I hunted with dogs long before I ever called a coyote. I have seen them go after a person probably a half dozen times or so, with one getting bit. That guy was an idiot though and tried kicking through a snow bank to get the coyote to go out from underneath it. He thought he was fine but his foot swelled up huge and he had to get several shots and take antibiotics for as couple weeks.
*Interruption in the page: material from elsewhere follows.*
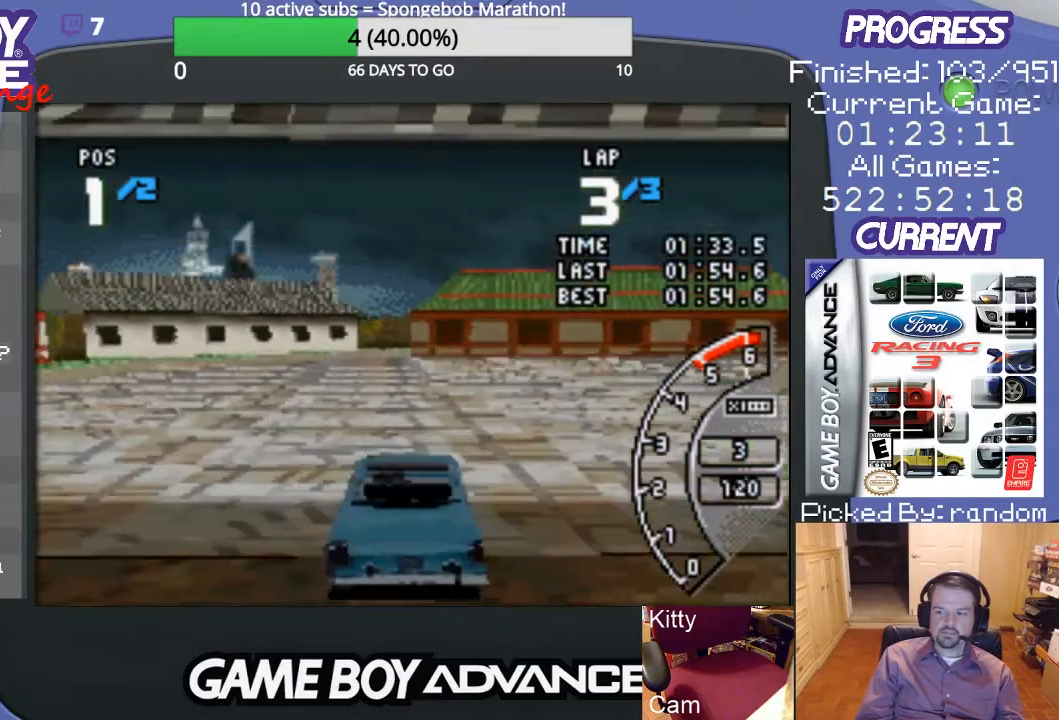
{"buttons": ["A", "DPAD_RIGHT"], "events": [[233, "DPAD_RIGHT", "down"]]}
When pushed between three or four coyote dogs and a person, you'd be surprised how often they go to the person. Glad to hear you're ok though skip. I will say that coyote already has a good looking coat on him, ours down here still look a little mangy.


----------



## "JJ"

Wow! Glad you're ok Skip!
Could have been a lot worse!

Sent from my LG-LS980 using Tapatalk


----------



## JTKillough

Glad to hear it is all working out. Quite a story and lesson to be learned by all of us. Sad fact is, coyotes and other such vermin can carry rabies. Sadly, you don't necessarily have to be bitten to contract rabies. You can get the disease by simply handling a rabid animal and coming into contact with the saliva. It takes quite a bit of time for the test on the head to be completed. By the time it is done, you may be showing signs of hyda-phobee. Best to get the shots started right away and ward of the slobber and freaky outrage spells. You probably wouldn't try to bite folks or develop a blood lust until the very end. Happy Halloween! umpkin-flashing:


----------



## X-Calibur Lighting Systems

Wow skip, what a story! Glad you're ok, minus the shots and maybe a bruised ego 

Hoping for a speedy recovery for ya! Stay safe out there!

Shawn


----------



## Larry

Swampbucket-- I feel for you man, rabies shots ouch.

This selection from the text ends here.